When I go to load days later or something, it's never perfectly calibrated, usually a few tenths off or so, no worries, I expect it would drift some over a length of time like that, temp, humidity or whatever makes them fluctuate a small amount.

It dispenses the powder about as accurately as I would expect it could, probably better really. It usually falls right on the money, sometimes a tenth off. Usually I find it will drop either to the light side, or to the heavy side, not both. So the side it tends to drop to is the side I allow as OK, say for example the light side. If it drops heavy, I pick a few kernals out and redispense it with my fingers minus a kernal or two.
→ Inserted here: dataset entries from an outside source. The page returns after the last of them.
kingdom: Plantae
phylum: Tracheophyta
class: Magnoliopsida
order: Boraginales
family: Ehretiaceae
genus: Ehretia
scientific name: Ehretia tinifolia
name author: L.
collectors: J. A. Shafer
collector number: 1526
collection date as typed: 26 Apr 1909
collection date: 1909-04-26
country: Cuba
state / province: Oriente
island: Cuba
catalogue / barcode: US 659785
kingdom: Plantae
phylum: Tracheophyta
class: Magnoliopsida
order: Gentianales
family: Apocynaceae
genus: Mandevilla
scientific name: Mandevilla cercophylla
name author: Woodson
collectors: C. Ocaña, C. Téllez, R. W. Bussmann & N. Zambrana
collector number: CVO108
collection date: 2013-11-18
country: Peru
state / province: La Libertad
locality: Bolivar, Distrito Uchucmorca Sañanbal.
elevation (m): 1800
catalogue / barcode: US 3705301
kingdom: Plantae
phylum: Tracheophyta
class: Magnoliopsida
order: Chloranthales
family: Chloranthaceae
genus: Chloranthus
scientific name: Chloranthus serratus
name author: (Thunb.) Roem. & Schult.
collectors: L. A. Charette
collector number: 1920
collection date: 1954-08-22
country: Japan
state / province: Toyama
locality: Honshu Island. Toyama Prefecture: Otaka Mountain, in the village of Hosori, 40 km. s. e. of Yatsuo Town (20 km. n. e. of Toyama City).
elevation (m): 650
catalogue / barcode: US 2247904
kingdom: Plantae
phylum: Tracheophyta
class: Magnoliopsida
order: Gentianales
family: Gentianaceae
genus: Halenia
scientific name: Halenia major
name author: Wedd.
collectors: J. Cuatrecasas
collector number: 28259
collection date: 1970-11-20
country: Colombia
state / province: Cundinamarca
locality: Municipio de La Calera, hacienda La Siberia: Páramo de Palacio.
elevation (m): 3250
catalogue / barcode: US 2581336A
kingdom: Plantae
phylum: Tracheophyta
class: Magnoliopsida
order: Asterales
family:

I tell you this, I don't find it any more accurately than that with my beam scale, and I've tested it quite a bit to see if mine was up to the job. My beam scale may be at the most, .05gr more accurate, but no more, if even that. Something I think that magnetically dampened beam scales can not likely even detect.

I drop all my charges at once from the Redding dispensor a grain below, cases in the loading block, 20 - 30 - 50 rounds or whatever I'm loading at that charge. After that I dump them into the scale pan and trickle up with the dispensor one after the other, which takes about 10-15 seconds a case. The electronic dispensor's too slow to dispense the whole charge, I don't care how fast they make them, it'll never dump 100gr in one second, which I prefer.

You probably bought a bum scale it sounds like, seriously. Mine's the RCBS, least RCBS would be my customer service contact anyway. Good luck.

You might try another one and see, mine is faster than manual trickling for **** sure, less stress on top of it too, but you might prefer the Ohaus like Eric and Steve both use, a refund should about pay for one I think.

[ 04-12-2004: Message edited by: Brent Moffitt ]
 
I don't know if this will help but I just bought a new Dillon digital scale. It came highly recommended by a friend who's owned them all. I like it and it works great.
 
I would have to agree that your scale sounds defective. My combo unit (new version) requires little warmup time,..and once it has leanred the powder (may throw a few crazy charges) it is usually within .1gr +/-, which canbe scooped out or added by hand in no time at all. I have tried mine with 100gr charges just as an experiment of it's "throw time" and it was finished in less than 40sec,..in which time I am seating the previously loaded round and checking for runout. I really like mine and have not gotten anywhere near the issues you have experienced. Sounds like time to exchange the scale for a new one.